Understanding PGE2, LXA4 and LTB4 balance during Mycobacterium tuberculosis infection through mathematical model.

Infection of humans with Mycobacterium tuberculosis (Mtb) results in diverse outcomes that range from acute disease to establishment of persistence and to even clearance of the pathogen. These different outcomes represent the combined result of host heterogeneity on the one hand, and virulence properties of the infecting strain of pathogen on the other. From the standpoint of the host, the balance between PGE2, LXA4 and LTB4 represents at least one of the factors that dictates the eventual pathophysiology. We therefore built an ODE model to describe the host-pathogen interaction and studied the local stability properties of the system, to obtain the parametric conditions that lead to different disease outcomes.

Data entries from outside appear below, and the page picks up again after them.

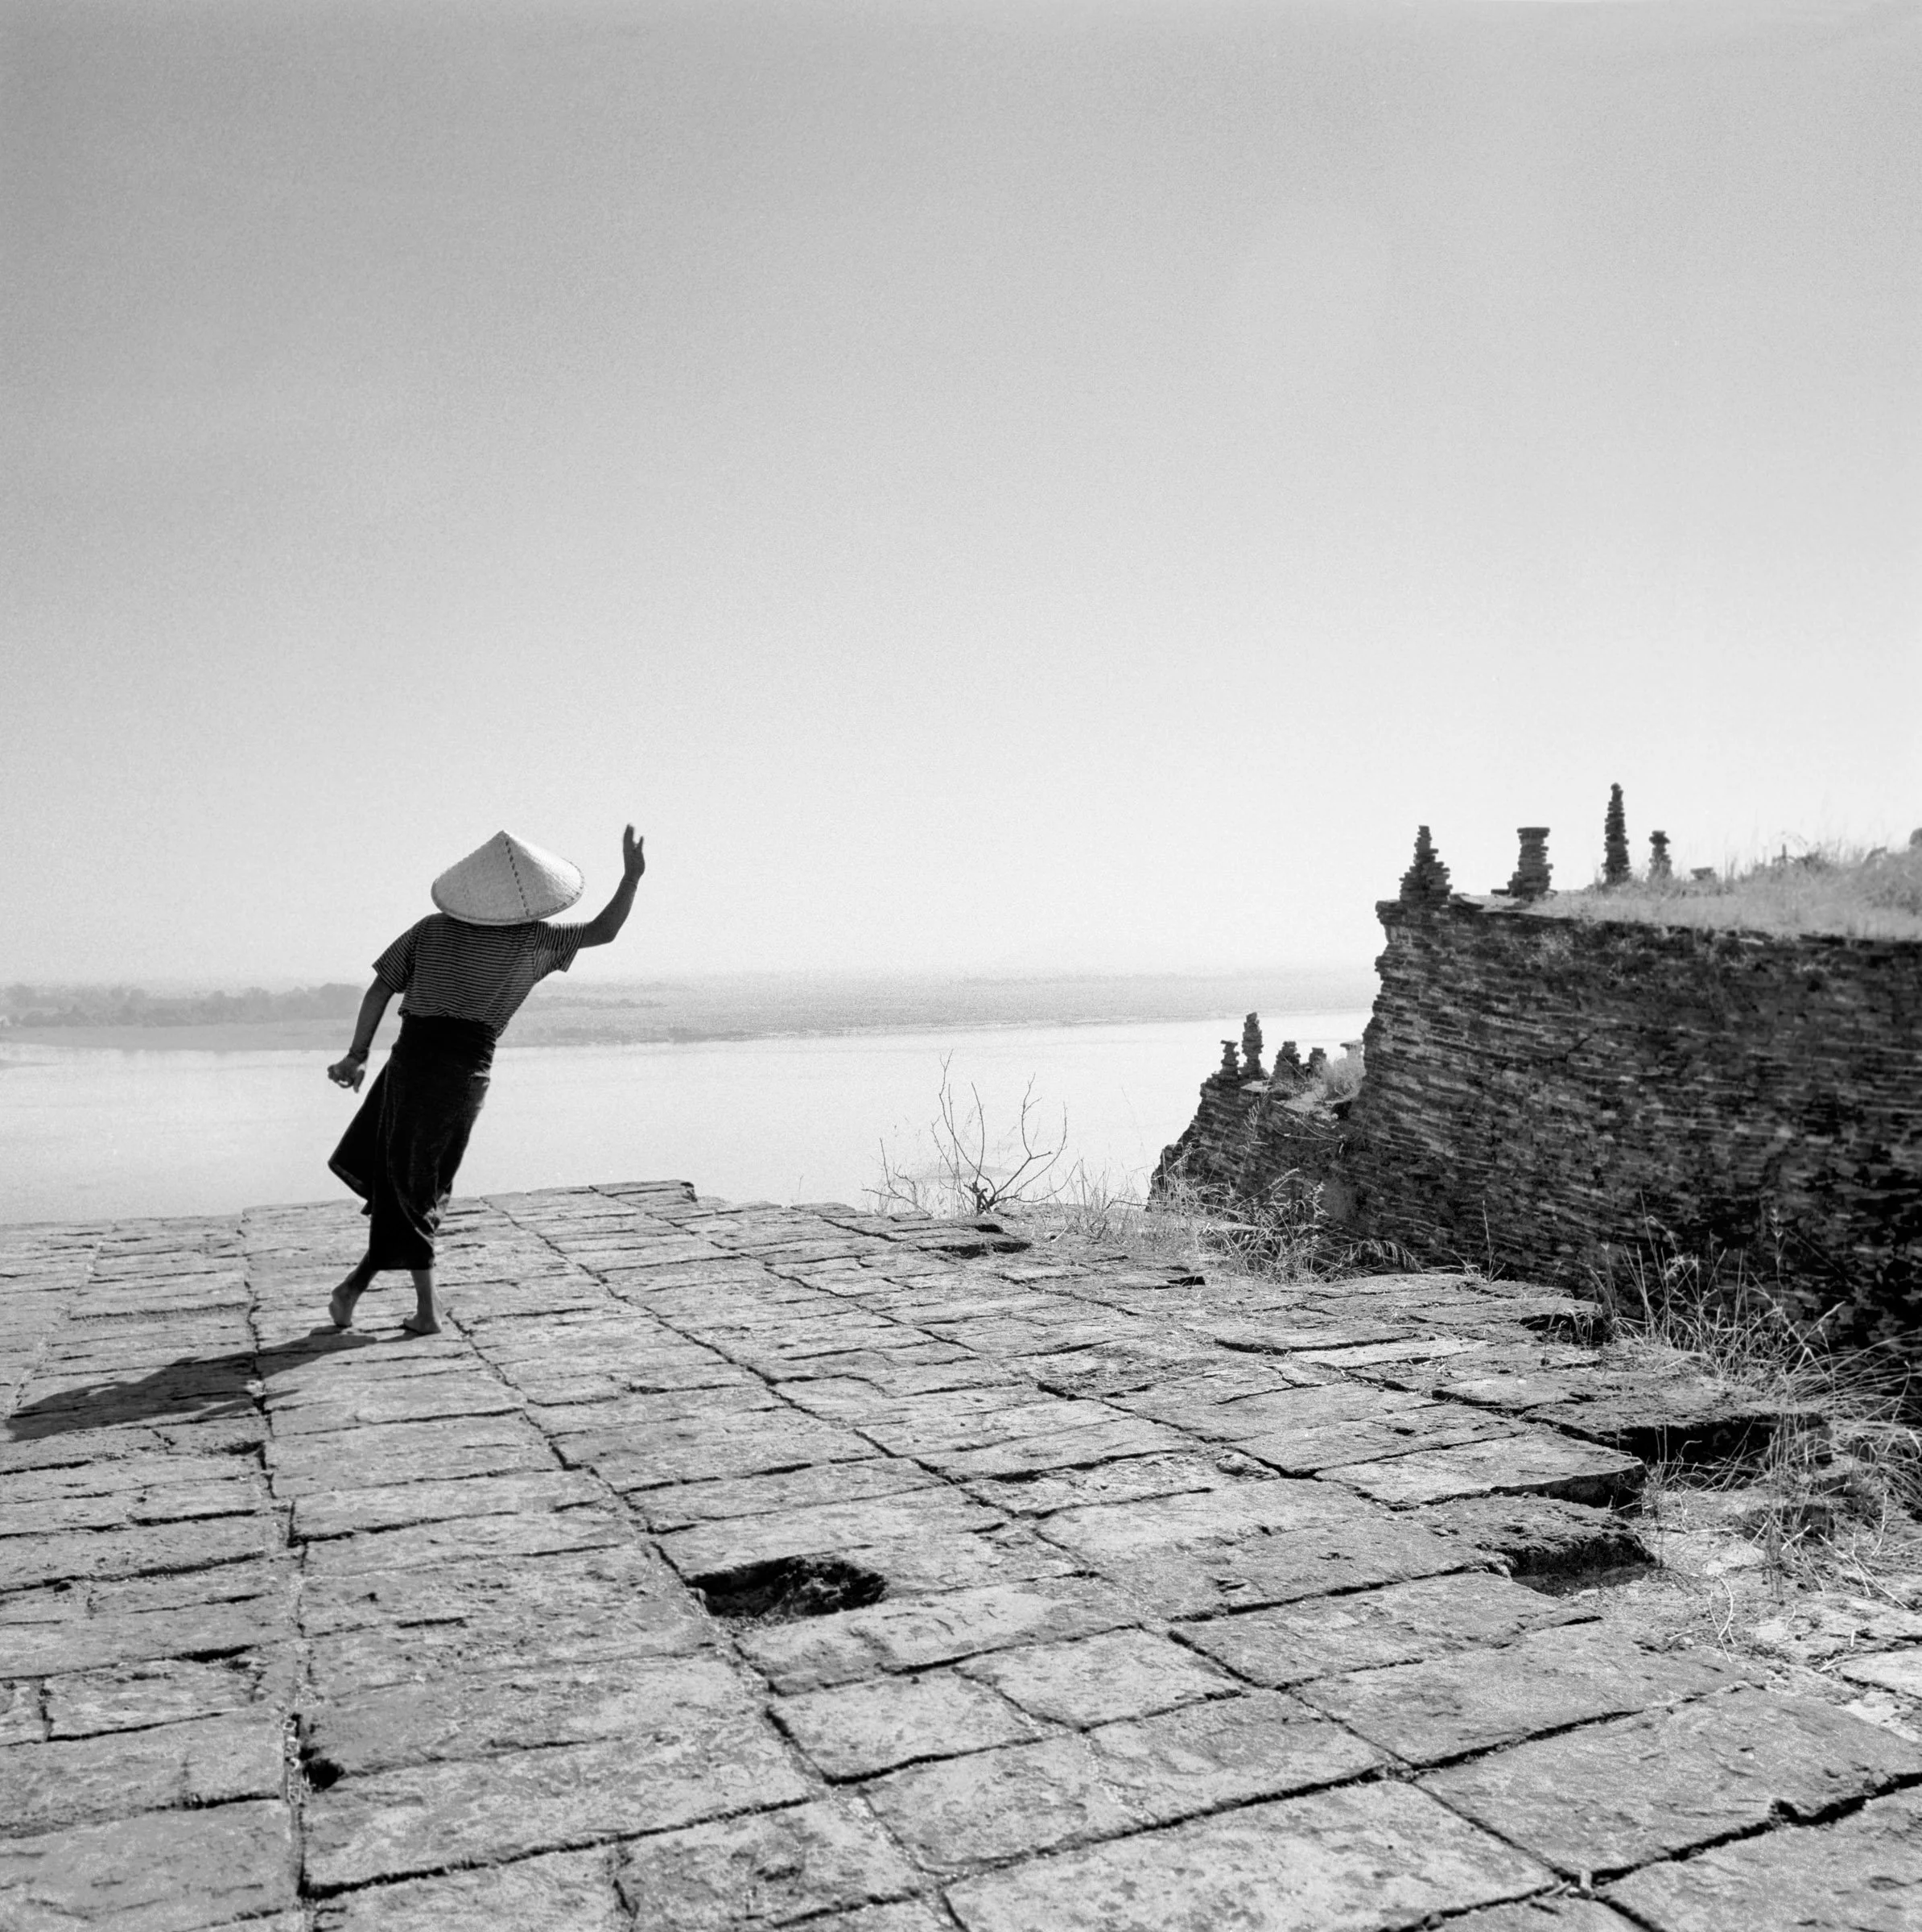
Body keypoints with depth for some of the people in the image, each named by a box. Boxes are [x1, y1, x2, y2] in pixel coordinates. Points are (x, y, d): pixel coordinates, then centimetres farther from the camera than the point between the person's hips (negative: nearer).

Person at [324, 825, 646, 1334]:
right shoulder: (535, 941, -2)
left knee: (404, 1186, 10)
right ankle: (355, 1284, 18)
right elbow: (604, 930, 8)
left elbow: (380, 989, 3)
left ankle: (428, 1307, 13)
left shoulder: (432, 930, 2)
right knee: (420, 1186, 17)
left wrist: (357, 1055, 9)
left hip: (413, 1060, 0)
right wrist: (632, 875, 13)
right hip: (467, 1072, 0)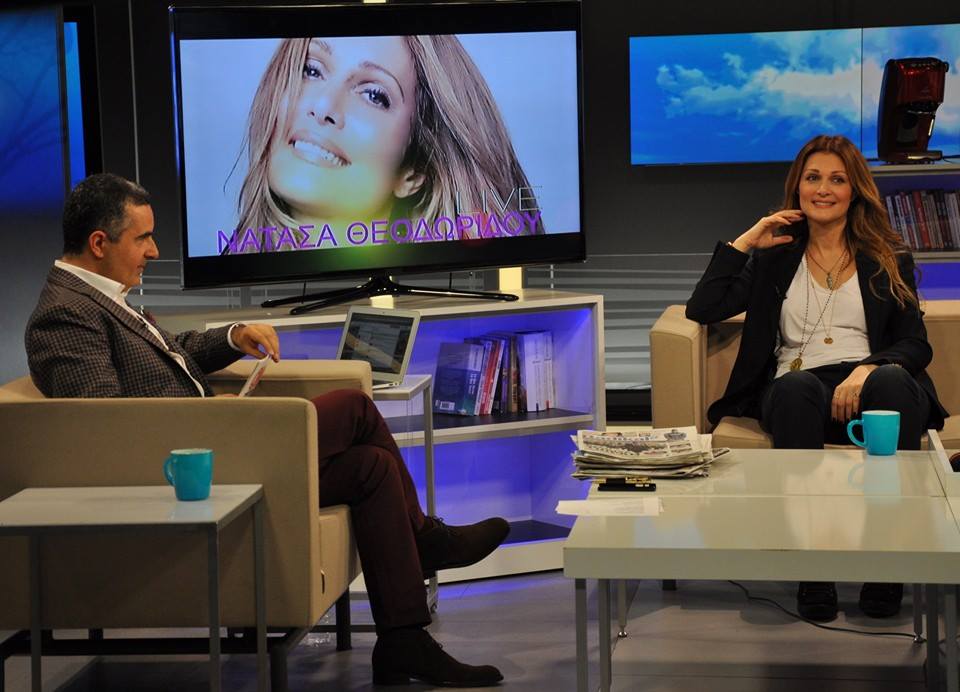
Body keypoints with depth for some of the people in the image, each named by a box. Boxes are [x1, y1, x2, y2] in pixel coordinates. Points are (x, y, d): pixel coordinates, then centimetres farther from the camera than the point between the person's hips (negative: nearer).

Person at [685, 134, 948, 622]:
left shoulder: (888, 259, 20)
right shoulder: (775, 258, 22)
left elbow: (916, 344, 7)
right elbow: (701, 310, 10)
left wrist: (868, 368, -14)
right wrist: (745, 242, 8)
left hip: (868, 385, 0)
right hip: (797, 387, 0)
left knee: (892, 382, -37)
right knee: (796, 389, -38)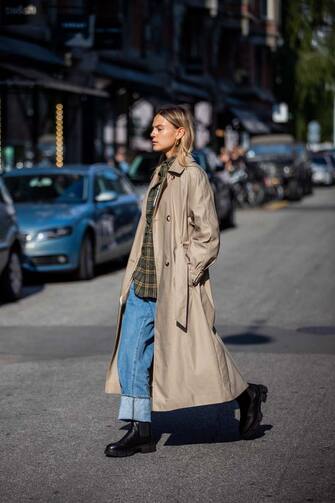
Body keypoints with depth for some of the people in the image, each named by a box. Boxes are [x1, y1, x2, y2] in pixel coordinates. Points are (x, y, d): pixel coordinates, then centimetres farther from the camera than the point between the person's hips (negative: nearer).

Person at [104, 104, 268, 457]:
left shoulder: (193, 176, -11)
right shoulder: (161, 174, 13)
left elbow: (207, 235, -13)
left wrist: (186, 274, -14)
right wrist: (137, 275, 15)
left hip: (176, 283, -8)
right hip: (146, 280, 8)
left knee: (192, 355, 2)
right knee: (131, 352, 2)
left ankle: (247, 395, 24)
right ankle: (140, 430, 7)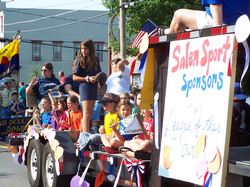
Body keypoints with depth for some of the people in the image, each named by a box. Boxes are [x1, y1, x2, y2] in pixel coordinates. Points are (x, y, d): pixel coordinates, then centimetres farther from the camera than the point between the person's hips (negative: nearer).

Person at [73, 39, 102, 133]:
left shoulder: (96, 59, 10)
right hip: (85, 87, -7)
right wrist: (88, 79, -15)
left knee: (89, 113, 10)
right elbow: (74, 77, -6)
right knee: (87, 114, -13)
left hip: (94, 88, 7)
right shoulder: (80, 60, -5)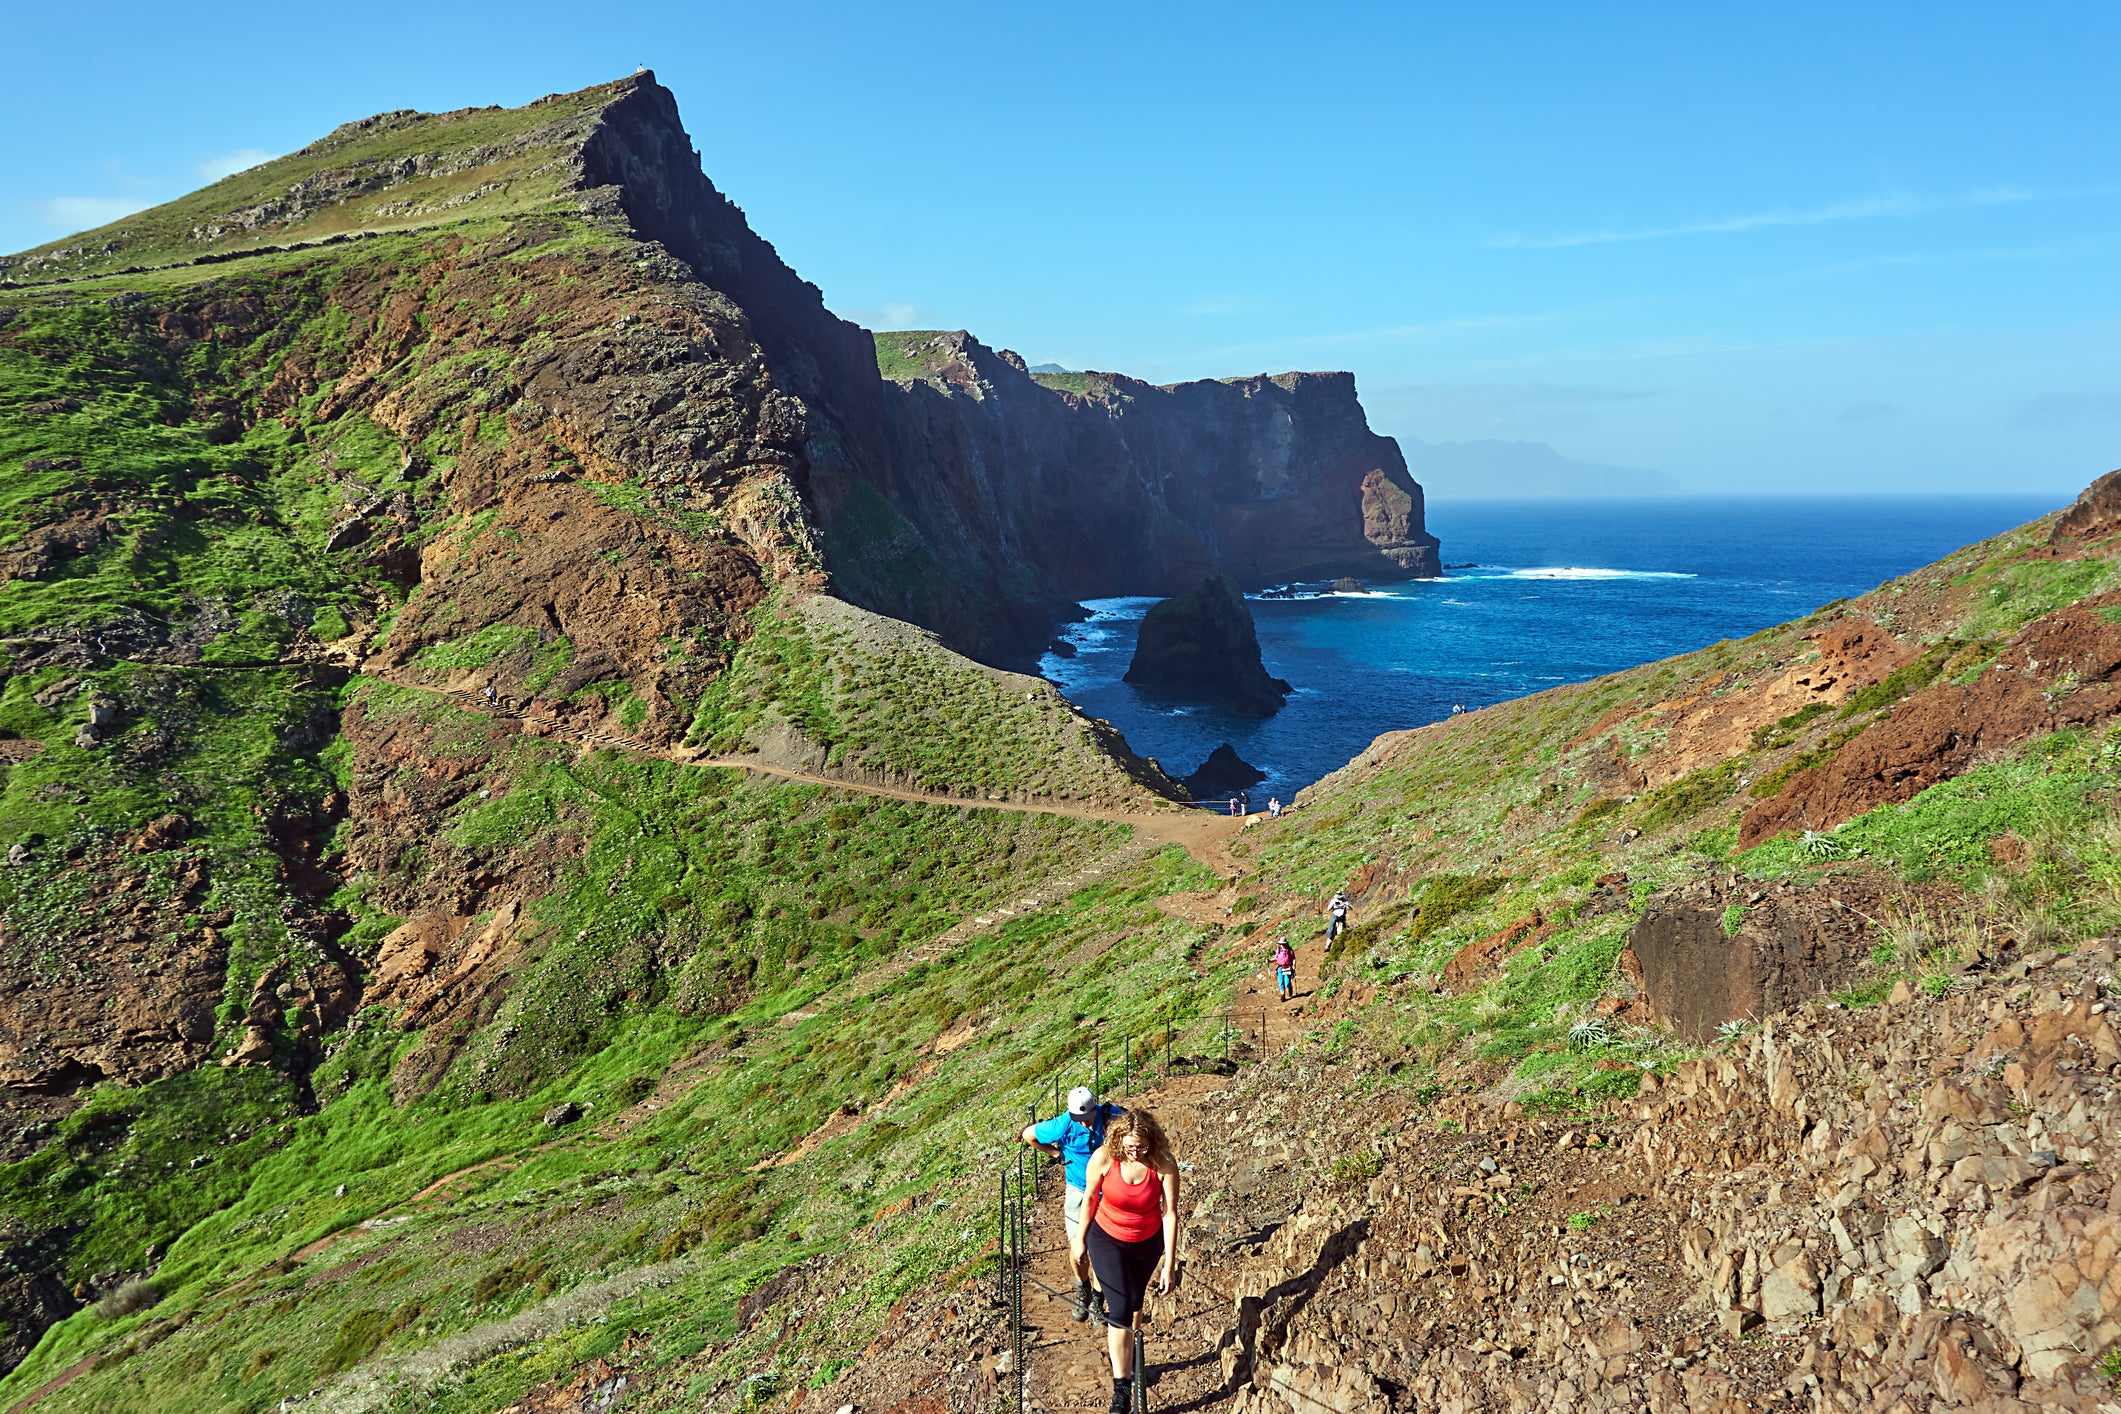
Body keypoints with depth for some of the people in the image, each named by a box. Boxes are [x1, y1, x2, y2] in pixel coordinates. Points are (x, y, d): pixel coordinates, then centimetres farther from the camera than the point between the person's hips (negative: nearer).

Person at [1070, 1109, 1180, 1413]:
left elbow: (1170, 1214, -21)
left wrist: (1168, 1266, -20)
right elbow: (1090, 1198, -9)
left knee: (1135, 1304, 21)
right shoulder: (1103, 1159, -26)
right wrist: (1080, 1239, 2)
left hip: (1147, 1242, 1)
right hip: (1107, 1239, -1)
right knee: (1120, 1309, -11)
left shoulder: (1164, 1165, -27)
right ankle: (1120, 1389, -1)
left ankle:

We then modulated levels of the pro- and anti-inflammatory lipid mediators to better understand the convergence between host phenotype and factors that relate to virulence properties of the pathogen. Global sensitivity analysis, using the variance-based method of extended Fourier Amplitude Sensitivity Test (eFAST), revealed that disease severity was indeed defined by combined effects of phenotypic variability at the level of both host and pathogen. Interestingly here, [PGE2] was found to act as a switch between bacterial clearance and acute disease. Our mathematical model suggests that development of more effective treatments for tuberculosis will be contingent upon a better understanding of how the intrinsic variability at the level of both host and pathogen contribute to influence the nature of interactions between these two entities.